Scan the listing below and copy each line holding the word "drwxr".
(Beginning of RECORDS SHOWN)
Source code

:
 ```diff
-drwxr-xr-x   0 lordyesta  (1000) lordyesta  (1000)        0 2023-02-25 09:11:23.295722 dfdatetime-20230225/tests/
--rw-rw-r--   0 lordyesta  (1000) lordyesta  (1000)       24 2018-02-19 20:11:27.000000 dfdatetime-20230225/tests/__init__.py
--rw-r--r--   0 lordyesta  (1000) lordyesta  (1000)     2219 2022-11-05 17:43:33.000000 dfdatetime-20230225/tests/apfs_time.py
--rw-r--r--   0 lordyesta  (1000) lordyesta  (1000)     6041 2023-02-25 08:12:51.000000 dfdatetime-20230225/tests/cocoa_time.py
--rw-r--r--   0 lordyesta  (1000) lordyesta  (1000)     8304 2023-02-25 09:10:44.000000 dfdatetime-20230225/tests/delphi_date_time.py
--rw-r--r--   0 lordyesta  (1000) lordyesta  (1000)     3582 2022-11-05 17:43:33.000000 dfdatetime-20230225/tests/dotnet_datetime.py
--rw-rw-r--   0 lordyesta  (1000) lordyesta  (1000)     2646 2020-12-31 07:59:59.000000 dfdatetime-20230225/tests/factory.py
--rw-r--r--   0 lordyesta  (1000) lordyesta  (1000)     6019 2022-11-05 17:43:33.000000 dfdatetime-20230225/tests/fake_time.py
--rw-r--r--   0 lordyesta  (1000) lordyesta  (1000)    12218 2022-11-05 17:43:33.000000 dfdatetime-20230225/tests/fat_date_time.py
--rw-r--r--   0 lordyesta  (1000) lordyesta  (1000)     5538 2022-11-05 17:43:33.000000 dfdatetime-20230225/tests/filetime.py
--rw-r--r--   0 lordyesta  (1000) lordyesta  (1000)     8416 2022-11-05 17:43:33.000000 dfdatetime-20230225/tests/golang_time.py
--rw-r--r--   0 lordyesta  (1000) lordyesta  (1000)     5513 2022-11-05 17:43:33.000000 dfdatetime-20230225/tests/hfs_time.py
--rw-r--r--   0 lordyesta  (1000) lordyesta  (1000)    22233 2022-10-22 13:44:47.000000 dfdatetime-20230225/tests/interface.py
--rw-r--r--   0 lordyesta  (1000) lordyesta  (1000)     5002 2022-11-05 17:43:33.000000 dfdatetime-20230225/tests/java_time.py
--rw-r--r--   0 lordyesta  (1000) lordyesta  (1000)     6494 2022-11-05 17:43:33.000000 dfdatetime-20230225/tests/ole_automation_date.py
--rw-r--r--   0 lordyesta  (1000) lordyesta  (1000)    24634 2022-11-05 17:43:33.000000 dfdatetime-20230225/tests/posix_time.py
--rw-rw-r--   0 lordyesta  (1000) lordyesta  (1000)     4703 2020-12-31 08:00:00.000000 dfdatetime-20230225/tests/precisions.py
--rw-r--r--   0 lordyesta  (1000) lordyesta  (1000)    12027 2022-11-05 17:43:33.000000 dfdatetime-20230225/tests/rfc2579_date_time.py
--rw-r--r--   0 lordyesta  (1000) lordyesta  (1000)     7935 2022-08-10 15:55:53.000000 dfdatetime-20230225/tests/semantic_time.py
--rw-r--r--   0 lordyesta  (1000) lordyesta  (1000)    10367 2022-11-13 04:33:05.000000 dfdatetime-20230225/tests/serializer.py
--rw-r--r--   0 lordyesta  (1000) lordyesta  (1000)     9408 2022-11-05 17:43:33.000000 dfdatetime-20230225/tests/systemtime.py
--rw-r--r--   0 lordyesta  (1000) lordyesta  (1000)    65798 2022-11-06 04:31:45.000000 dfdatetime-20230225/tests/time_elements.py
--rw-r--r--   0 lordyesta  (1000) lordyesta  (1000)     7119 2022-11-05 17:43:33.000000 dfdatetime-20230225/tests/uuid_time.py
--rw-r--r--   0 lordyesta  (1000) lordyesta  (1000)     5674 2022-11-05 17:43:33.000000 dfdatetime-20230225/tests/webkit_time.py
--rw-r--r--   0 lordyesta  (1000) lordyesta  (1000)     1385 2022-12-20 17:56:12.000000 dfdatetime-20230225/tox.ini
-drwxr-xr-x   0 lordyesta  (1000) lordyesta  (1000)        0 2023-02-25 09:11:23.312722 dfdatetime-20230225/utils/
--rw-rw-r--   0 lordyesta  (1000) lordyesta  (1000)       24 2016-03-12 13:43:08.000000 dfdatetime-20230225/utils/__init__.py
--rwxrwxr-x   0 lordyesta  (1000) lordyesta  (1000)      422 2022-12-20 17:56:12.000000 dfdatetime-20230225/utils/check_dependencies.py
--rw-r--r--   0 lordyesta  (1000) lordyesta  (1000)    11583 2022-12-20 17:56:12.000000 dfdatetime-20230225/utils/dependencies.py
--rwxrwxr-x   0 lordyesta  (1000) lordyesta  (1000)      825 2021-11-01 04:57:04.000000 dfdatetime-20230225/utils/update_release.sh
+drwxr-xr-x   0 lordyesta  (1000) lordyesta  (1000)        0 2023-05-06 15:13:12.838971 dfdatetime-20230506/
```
(End of RECORDS SHOWN)
▸ WRITTEN SOLUTION:
-drwxr-xr-x   0 lordyesta  (1000) lordyesta  (1000)        0 2023-02-25 09:11:23.295722 dfdatetime-20230225/tests/
-drwxr-xr-x   0 lordyesta  (1000) lordyesta  (1000)        0 2023-02-25 09:11:23.312722 dfdatetime-20230225/utils/
+drwxr-xr-x   0 lordyesta  (1000) lordyesta  (1000)        0 2023-05-06 15:13:12.838971 dfdatetime-20230506/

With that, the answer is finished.